2. Menggunakan klasifikasi rasio permintaan dan persediaan.
3. Tujuan daripada pendekatan ini hanyalah untuk memenuhi kebutuhan tenaga kerja, disisi lain tuntutan dunia kerja berubah-ubah sesuai dengan cepatnya perubahan zaman.
B. Hubungan antara perencanaan pendidikan dengan Pendekatan Ketenagakerjaan
Perencana pendidikan diminta untuk merencanakan kegiatan usaha pendidikan sedemikian rupa sehingga menjamin setiap individu (baik seorang lulusan maupun seorang yang putus sekolah) dapat terjun kemasyarakat dengan sesuatu kemampuan untuk langsung menjadi seorang pekerja yang produktif. Dengan kata lain sistem pendidikannya harus menghasilkan lulusan-lulusan dari berbagai tingkat dan jenis keahlian yang siap pakai.

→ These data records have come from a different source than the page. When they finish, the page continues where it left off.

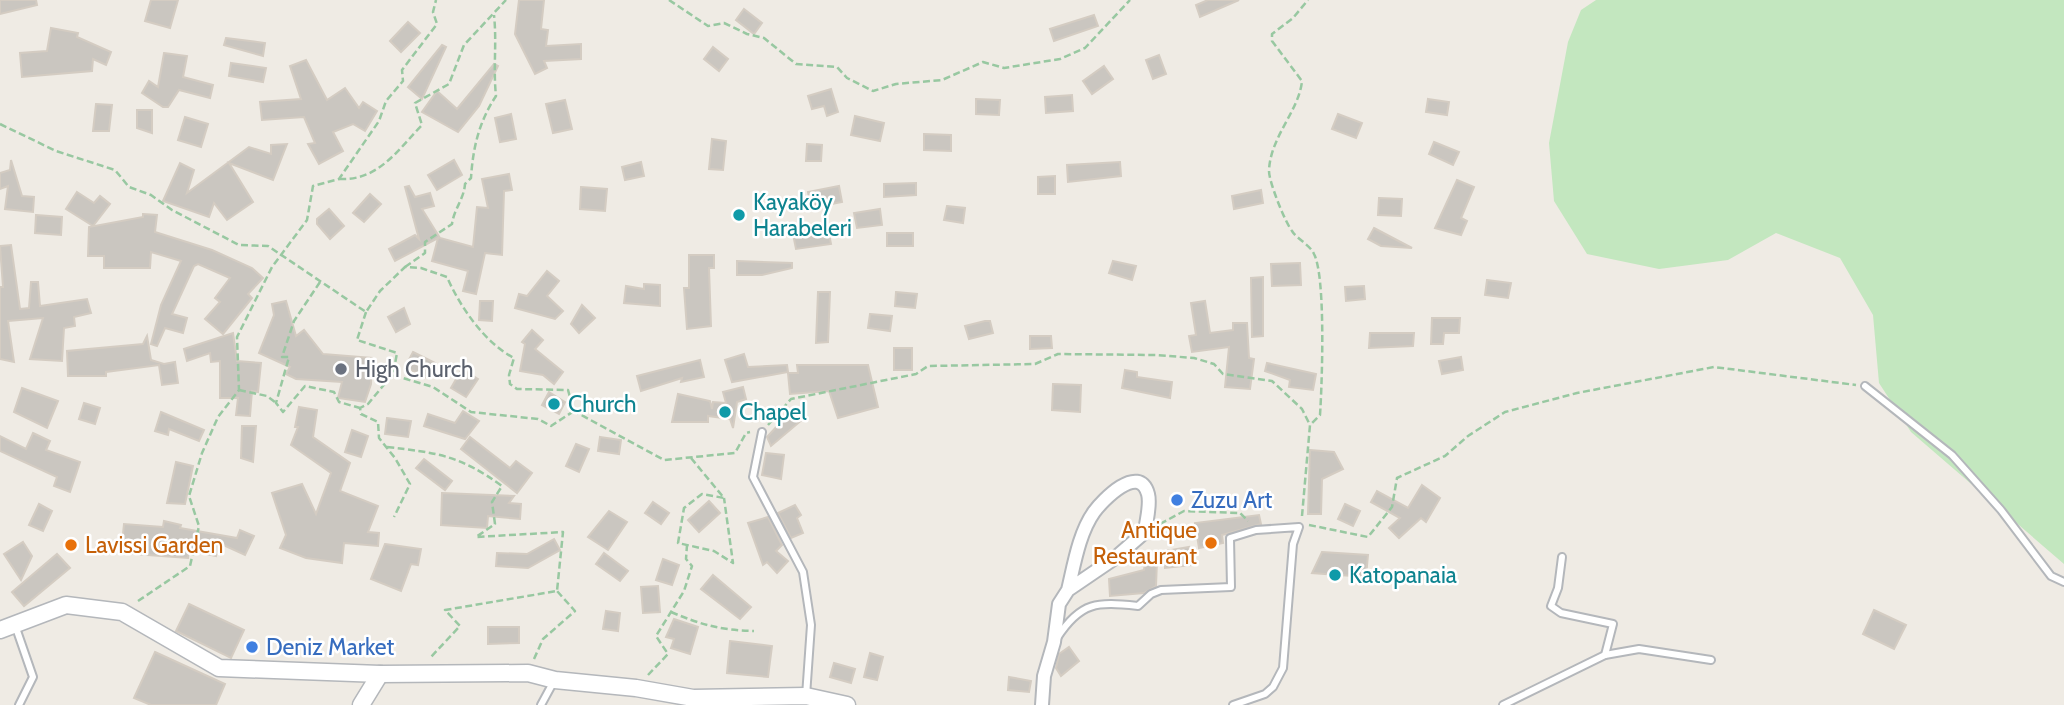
<svg xmlns="http://www.w3.org/2000/svg" width="2064" height="705" font-family="Cabin,sans-serif">
<rect width="100%" height="100%" fill="#efebe4"/>
<polygon fill="#c3e7bf" points="1596,0 2064,0 2064,564 1911,432 1879,383 1873,315 1840,258 1776,233 1728,260 1659,269 1587,254 1554,201 1549,143 1568,42 1581,10"/>
<g fill="#cac6c0" stroke="#d4ccc2" stroke-width="2">
<polygon points="0,0 36,0 37,5 0,14"/>
<polygon points="151,0 178,0 170,28 145,21"/>
<polygon points="519,0 544,0 541,29 548,30 546,46 581,44 581,59 544,61 547,68 535,74 515,34"/>
<polygon points="1208,0 1239,0 1200,17 1196,5"/>
<polygon points="744,9 762,23 754,34 736,20"/>
<polygon points="1094,15 1098,26 1054,41 1050,29"/>
<polygon points="408,22 420,33 401,52 390,41"/>
<polygon points="51,28 78,33 77,37 111,52 106,65 93,59 92,71 22,77 20,53 47,51"/>
<polygon points="226,38 265,43 263,56 224,45"/>
<polygon points="442,45 446,47 422,99 408,87"/>
<polygon points="713,47 728,59 719,71 704,59"/>
<polygon points="164,53 187,56 183,77 213,85 210,98 179,90 168,107 163,107 142,93 149,81 158,87"/>
<polygon points="1159,55 1166,74 1153,79 1146,60"/>
<polygon points="306,60 327,100 345,88 359,108 363,102 377,111 365,131 353,124 333,132 343,151 319,164 308,144 315,143 304,117 262,120 260,102 301,99 290,66"/>
<polygon points="231,63 266,68 263,82 229,76"/>
<polygon points="494,64 498,66 479,106 458,132 422,112 437,91 457,109"/>
<polygon points="1104,66 1113,79 1092,94 1083,81"/>
<polygon points="831,89 838,112 827,116 824,106 812,109 808,96"/>
<polygon points="1072,95 1073,111 1046,113 1045,97"/>
<polygon points="976,99 1000,100 999,115 976,114"/>
<polygon points="1428,99 1449,102 1447,115 1426,112"/>
<polygon points="565,100 572,129 553,133 546,104"/>
<polygon points="96,104 112,105 109,131 93,131"/>
<polygon points="137,110 152,110 152,133 137,128"/>
<polygon points="511,114 516,139 500,142 495,118"/>
<polygon points="1338,114 1362,123 1356,138 1332,129"/>
<polygon points="855,116 884,123 880,141 851,135"/>
<polygon points="185,117 208,124 201,147 178,140"/>
<polygon points="924,134 951,135 951,151 924,150"/>
<polygon points="712,139 726,141 723,170 709,169"/>
<polygon points="1434,142 1459,152 1453,165 1429,154"/>
<polygon points="287,144 273,180 229,163 253,202 227,220 214,203 209,217 163,201 180,163 194,170 187,193 249,147 271,154 271,145"/>
<polygon points="807,144 822,145 821,161 806,161"/>
<polygon points="11,160 22,196 34,197 33,212 5,209 8,186 0,189 0,173 10,170"/>
<polygon points="454,160 462,175 437,190 428,175"/>
<polygon points="641,162 644,176 625,180 622,167"/>
<polygon points="1120,162 1121,176 1068,182 1067,165"/>
<polygon points="509,174 512,190 504,191 502,255 485,253 476,294 463,291 468,271 432,261 438,238 395,261 389,249 415,235 419,239 405,187 409,186 415,197 430,193 434,206 422,209 440,238 473,247 477,207 488,208 482,179"/>
<polygon points="1055,176 1055,194 1038,194 1038,177"/>
<polygon points="1457,180 1474,187 1461,218 1467,221 1461,235 1435,228"/>
<polygon points="916,183 916,195 884,197 884,184"/>
<polygon points="839,186 842,202 811,208 808,192"/>
<polygon points="581,187 607,189 605,211 580,209"/>
<polygon points="1261,190 1263,203 1234,209 1232,196"/>
<polygon points="77,192 94,203 100,196 110,204 93,226 66,209"/>
<polygon points="370,194 381,204 364,222 353,213"/>
<polygon points="1379,198 1402,199 1401,216 1378,215"/>
<polygon points="947,206 965,208 963,223 944,220"/>
<polygon points="329,209 344,226 330,239 317,224 317,219"/>
<polygon points="880,209 882,225 857,228 854,213"/>
<polygon points="143,214 157,215 155,232 212,250 252,268 263,278 248,294 252,298 223,334 205,319 220,302 215,298 230,278 198,264 194,266 172,314 187,318 183,333 165,328 157,346 151,344 161,305 181,261 151,252 150,268 104,268 104,256 88,256 89,227 143,217"/>
<polygon points="36,215 62,217 61,235 35,233"/>
<polygon points="1374,228 1412,248 1381,246 1368,239"/>
<polygon points="828,229 831,244 796,249 793,234"/>
<rect x="887" y="233" width="26" height="13"/>
<polygon points="11,245 20,309 29,308 31,282 38,282 40,306 87,299 91,313 74,317 75,326 64,328 62,361 30,359 43,318 8,321 14,362 0,359 0,287 3,287 0,246"/>
<polygon points="689,255 714,255 714,268 709,268 711,326 687,329 684,288 689,288"/>
<polygon points="737,261 792,263 792,268 762,275 737,275"/>
<polygon points="1113,261 1136,266 1132,280 1109,273"/>
<polygon points="1300,263 1301,285 1272,286 1271,264"/>
<polygon points="547,271 559,281 547,296 563,311 555,319 515,308 519,294 527,296"/>
<polygon points="1263,277 1263,336 1252,337 1251,278"/>
<polygon points="1487,280 1511,283 1508,298 1485,295"/>
<polygon points="644,284 660,285 660,306 624,303 626,286 644,289"/>
<polygon points="1364,286 1365,299 1346,301 1345,287"/>
<polygon points="818,292 830,292 828,342 816,343"/>
<polygon points="896,292 917,294 915,308 895,306"/>
<polygon points="286,301 296,336 304,330 323,354 372,358 371,384 365,402 338,398 342,382 296,379 286,374 290,367 259,353 274,315 272,304"/>
<polygon points="480,301 493,301 492,321 479,320"/>
<polygon points="1205,301 1210,333 1233,330 1233,323 1247,323 1249,358 1254,359 1250,389 1225,387 1229,347 1192,352 1189,336 1196,335 1191,303"/>
<polygon points="582,305 595,318 579,333 571,324"/>
<polygon points="404,308 410,324 396,332 388,317"/>
<polygon points="870,314 892,316 890,331 868,328"/>
<polygon points="1432,318 1460,318 1459,333 1444,333 1443,344 1431,344"/>
<polygon points="985,321 990,321 993,333 969,339 965,326"/>
<polygon points="532,330 543,340 535,349 563,372 554,384 543,375 520,371 525,344 522,342"/>
<polygon points="233,333 237,361 261,363 258,392 252,391 250,416 236,415 238,398 220,398 220,361 211,362 210,353 187,361 184,349"/>
<polygon points="1370,333 1414,333 1413,346 1369,348"/>
<polygon points="147,336 151,360 164,364 175,362 178,383 162,385 159,365 106,372 106,376 68,376 67,351 143,344"/>
<polygon points="1030,336 1051,336 1052,348 1030,349"/>
<rect x="894" y="348" width="18" height="22"/>
<polygon points="413,352 435,363 427,378 405,367"/>
<polygon points="744,354 748,367 787,365 788,372 732,382 725,360"/>
<polygon points="1461,357 1463,370 1442,374 1439,361"/>
<polygon points="700,360 704,377 681,382 682,378 641,391 637,376"/>
<polygon points="1267,363 1316,374 1313,390 1289,387 1290,380 1265,371"/>
<polygon points="797,365 868,365 878,407 838,418 829,391 790,394 788,373 798,373"/>
<polygon points="462,369 478,379 466,397 451,388"/>
<polygon points="1125,370 1137,372 1137,377 1172,382 1170,398 1122,388"/>
<polygon points="1053,384 1081,385 1080,412 1052,410"/>
<polygon points="743,387 746,399 737,402 733,428 730,419 708,416 708,422 672,422 678,394 710,401 712,409 713,402 726,403 723,392"/>
<polygon points="22,388 58,401 47,428 14,412"/>
<polygon points="549,392 565,402 559,414 542,405"/>
<polygon points="84,403 100,408 95,424 79,419"/>
<polygon points="299,407 317,410 313,437 350,463 340,491 378,506 368,532 379,533 378,546 344,543 342,563 306,558 280,548 286,535 272,493 302,484 316,514 331,473 291,445 298,427 295,427"/>
<polygon points="793,409 803,419 771,446 767,437"/>
<polygon points="463,411 479,421 465,439 424,426 428,414 455,423"/>
<polygon points="161,412 204,430 199,441 169,429 168,435 155,431"/>
<polygon points="387,418 411,421 408,437 385,434"/>
<polygon points="242,426 256,426 253,462 241,458"/>
<polygon points="352,430 368,436 361,457 345,452"/>
<polygon points="33,433 50,441 46,450 80,462 70,492 54,486 57,477 0,451 0,436 26,449"/>
<polygon points="470,437 510,468 516,461 532,473 517,493 461,449"/>
<polygon points="600,437 621,440 619,454 598,451"/>
<polygon points="576,444 589,449 579,472 566,466"/>
<polygon points="1310,450 1334,452 1343,469 1322,479 1321,514 1308,514"/>
<polygon points="766,453 784,455 781,479 762,475"/>
<polygon points="424,459 452,481 445,490 416,468"/>
<polygon points="176,462 193,466 185,504 167,503"/>
<polygon points="1422,485 1440,498 1426,522 1421,518 1399,538 1389,528 1400,518 1371,502 1377,491 1408,508"/>
<polygon points="442,493 514,496 509,503 521,504 520,519 488,516 487,528 441,525"/>
<polygon points="709,501 720,513 699,532 688,520"/>
<polygon points="653,502 669,513 661,524 645,513"/>
<polygon points="39,504 52,511 43,531 29,525"/>
<polygon points="1345,504 1360,511 1353,526 1338,519"/>
<polygon points="795,505 801,515 797,518 803,533 791,538 778,513"/>
<polygon points="609,511 627,522 608,550 588,537"/>
<polygon points="1259,515 1261,524 1222,535 1223,543 1199,548 1195,523"/>
<polygon points="768,517 782,545 776,551 788,561 777,573 767,562 763,565 748,523"/>
<polygon points="164,521 181,525 180,528 237,538 240,530 254,536 245,555 219,543 216,556 189,550 188,558 121,553 124,524 163,527"/>
<polygon points="554,539 560,550 528,568 496,566 497,553 527,554"/>
<polygon points="23,542 32,556 21,580 4,554"/>
<polygon points="385,544 421,549 418,565 411,564 401,591 371,579"/>
<polygon points="1189,547 1191,565 1165,568 1165,551"/>
<polygon points="1322,552 1368,555 1366,577 1312,573"/>
<polygon points="604,553 628,571 620,581 596,564"/>
<polygon points="57,554 70,568 24,606 12,592"/>
<polygon points="663,559 679,565 672,585 656,580"/>
<polygon points="1157,561 1156,586 1144,593 1110,596 1109,579 1144,570 1145,563"/>
<polygon points="713,575 751,607 740,619 701,589"/>
<polygon points="658,586 660,612 643,613 641,587"/>
<polygon points="189,604 244,630 231,658 176,631"/>
<polygon points="1874,610 1906,625 1894,649 1863,634"/>
<polygon points="606,611 620,613 618,631 603,629"/>
<polygon points="674,619 698,627 690,654 671,648 674,639 666,637"/>
<polygon points="488,627 519,627 519,643 488,644"/>
<polygon points="730,641 772,646 768,677 727,673"/>
<polygon points="1069,647 1079,661 1061,676 1056,668 1059,654"/>
<polygon points="155,652 225,684 216,705 151,705 134,698"/>
<polygon points="870,653 883,657 877,680 864,677"/>
<polygon points="834,663 855,669 851,683 830,677"/>
<polygon points="1009,677 1031,681 1029,692 1008,690"/>
</g>
<g fill="none" stroke-linecap="round" stroke-linejoin="round">
<g stroke="#b4b7bb" stroke-width="10">
<g id="service">
<polyline points="1865,386 1952,455 2001,510 2051,576 2064,582"/>
<polyline points="762,432 753,477 803,572 811,625 806,696"/>
<polyline points="1562,557 1558,588 1551,606 1561,613 1613,624 1605,655"/>
<polyline points="15,625 33,677 19,705"/>
<path d="M1057 638C1081 601 1097 602 1138 606L1151 594 1161 590 1231 587 1230 538 1256 530 1299 527 1293 544 1283 668 1273 687 1265 694 1233 705"/>
<polyline points="541,705 554,681"/>
<polyline points="1503,705 1605,655 1639,649 1711,660"/>
</g>
</g>
<g stroke="#b4b7bb" stroke-width="16">
<path id="minor" d="M1042 705 1044 676 1054 642 1059 604 1068 590 1115 558 1145 532C1146 521 1151 505 1148 494 1139 462 1102 501 1094 512 1079 533 1074 565 1068 590"/>
</g>
<g stroke="#b4b7bb" stroke-width="19">
<g id="tertiary">
<polyline points="0,630 66,605 122,612 219,668 380,674 528,673 555,680 636,688 693,698 806,696 847,705"/>
<polyline points="361,705 380,674"/>
</g>
</g>
<g stroke="#98c8a1" stroke-width="2.5" stroke-dasharray="7 3.5" stroke-linecap="butt">
<polyline points="669,0 708,26 724,23 747,34 764,38 796,64 837,67 847,78 873,91 896,84 942,80 983,62 1004,68 1060,59 1085,48 1130,0"/>
<path d="M0 124 56 151 115 170 129 187 151 195 172 210 239 245 268 246 366 312 380 291 405 267 421 268 447 277C460 307 485 343 514 358L509 375 510 384 517 389 568 390 574 411 664 460 735 453 746 433 750 432"/>
<path d="M339 179C378 181 397 151 422 125L415 103 449 84 464 45 506 0"/>
<path d="M405 267 425 253V242L452 224C454 209 464 199 465 184L471 178C473 147 479 122 496 96 493 68 497 43 494 15"/>
<polyline points="320,282 294,321 282,357 289,357 276,403 283,412 305,386 334,392 339,402 360,408"/>
<polyline points="366,312 357,340 397,353 393,375 433,387 471,412 538,419 551,426 574,411"/>
<polyline points="392,375 368,404 360,408 361,414 378,422 379,438 395,458 410,484 394,517"/>
<polyline points="239,390 267,396 275,402"/>
<polyline points="768,425 791,399 916,374 928,366 1035,364 1058,354 1156,355 1194,358 1214,364 1223,374 1272,381 1302,409 1310,425"/>
<path d="M387 447C438 453 459 455 502 486L492 502 495 524 476 537 563 532 557 591 445 610 460 626 430 658"/>
<polyline points="691,458 724,498 702,494 684,508 678,543 714,551 733,563 724,498"/>
<path d="M1302 516 1310 425 1320 415C1322 385 1326 277 1314 254 1310 245 1297 239 1292 231 1285 222 1269 182 1269 171 1270 137 1299 111 1302 81L1272 41V34L1293 18 1308 0"/>
<polyline points="1160,524 1184,511 1240,513 1248,521"/>
<polyline points="1309,525 1368,537 1392,507 1397,478 1445,456 1468,436 1505,412 1577,393 1714,367 1856,385"/>
<polyline points="138,601 190,566 199,526 189,496 202,453 218,417 239,390 237,337 272,267 307,220 313,186 339,179 379,121 386,101 403,81 402,70 437,24 433,12 436,0"/>
<path d="M671 612C702 625 720 630 754 631"/>
<polyline points="534,659 543,639 575,611 557,591"/>
<polyline points="648,675 668,654 656,636 684,591 692,566 686,559 687,545"/>
</g>
<use href="#service" stroke="#fff" stroke-width="6"/>
<use href="#minor" stroke="#fff" stroke-width="12"/>
<use href="#tertiary" stroke="#fff" stroke-width="16"/>
</g>
<g fill="#0f9aa8" stroke="#fff" stroke-width="2.5">
<circle cx="739" cy="215" r="7"/>
<circle cx="554" cy="404" r="7"/>
<circle cx="725" cy="412" r="7"/>
<circle cx="1335" cy="575" r="7"/>
</g>
<circle fill="#6b7280" stroke="#fff" stroke-width="2.5" cx="341" cy="369" r="7"/>
<g fill="#3f7fe0" stroke="#fff" stroke-width="2.5">
<circle cx="1177" cy="500" r="7"/>
<circle cx="252" cy="647" r="7"/>
</g>
<g fill="#e8710a" stroke="#fff" stroke-width="2.5">
<circle cx="1211" cy="543" r="7"/>
<circle cx="71" cy="545" r="7"/>
</g>
<g text-anchor="middle" stroke-width="5" stroke-linejoin="round" paint-order="stroke">
<g font-size="23" fill="#0d838f" stroke="#fff" text-anchor="start">
<text x="753" y="210">Kayaköy<tspan x="753" dy="26">Harabeleri</tspan></text>
<text x="568" y="412">Church</text>
<text x="739" y="420">Chapel</text>
<text x="1349" y="583">Katopanaia</text>
</g>
<g font-size="23" fill="#5b616d" stroke="#fff" text-anchor="start">
<text x="355" y="377">High Church</text>
</g>
<g font-size="23" fill="#366cbe" stroke="#fff" text-anchor="start">
<text x="1191" y="508">Zuzu Art</text>
<text x="266" y="655">Deniz Market</text>
</g>
<g font-size="23" fill="#c56008" stroke="#fff" text-anchor="end">
<text x="1197" y="538">Antique<tspan x="1197" dy="26">Restaurant</tspan></text>
<text x="85" y="553" text-anchor="start">Lavissi Garden</text>
</g>
</g>
</svg>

Perencanaan pendidikan di Indonesia selain menggunakan pendekatan tuntutan masyarakat seperti yang sudah pernah diuraikan, juga tidak mengabaikan pendekatan ketenagakerjaan. Disadari dengan sungguh-sungguh bahwa tanpa tenaga pembangunan yang ahli, terampil dan sesuai dengan
lapangan kerja yang memerlukannya tidak mungkin pembangunan nasional dapat berjalan dengan lancar. Bahkan untuk mengambil jalan pintas, Pemerintah mengharapkan selainn melalui pendidikan formal, ditempuh juga pendidikan informal dalam langkah proses alih teknologi melaui usaha penanaman modal asing di Indonesia. Namun dalam kenyataannya masih banyak hambatan-hambatan dalam usaha menyusun perencanaan pendidikan dengan menggunakan pendekatan “ketenagakerjaan” ini di antara negara-negara yang sedang berkembang seperti juga halnya dengan kenyataan yang dialami di Indonesia. Beberapa hambatan pokok yang dihadapi antara lain.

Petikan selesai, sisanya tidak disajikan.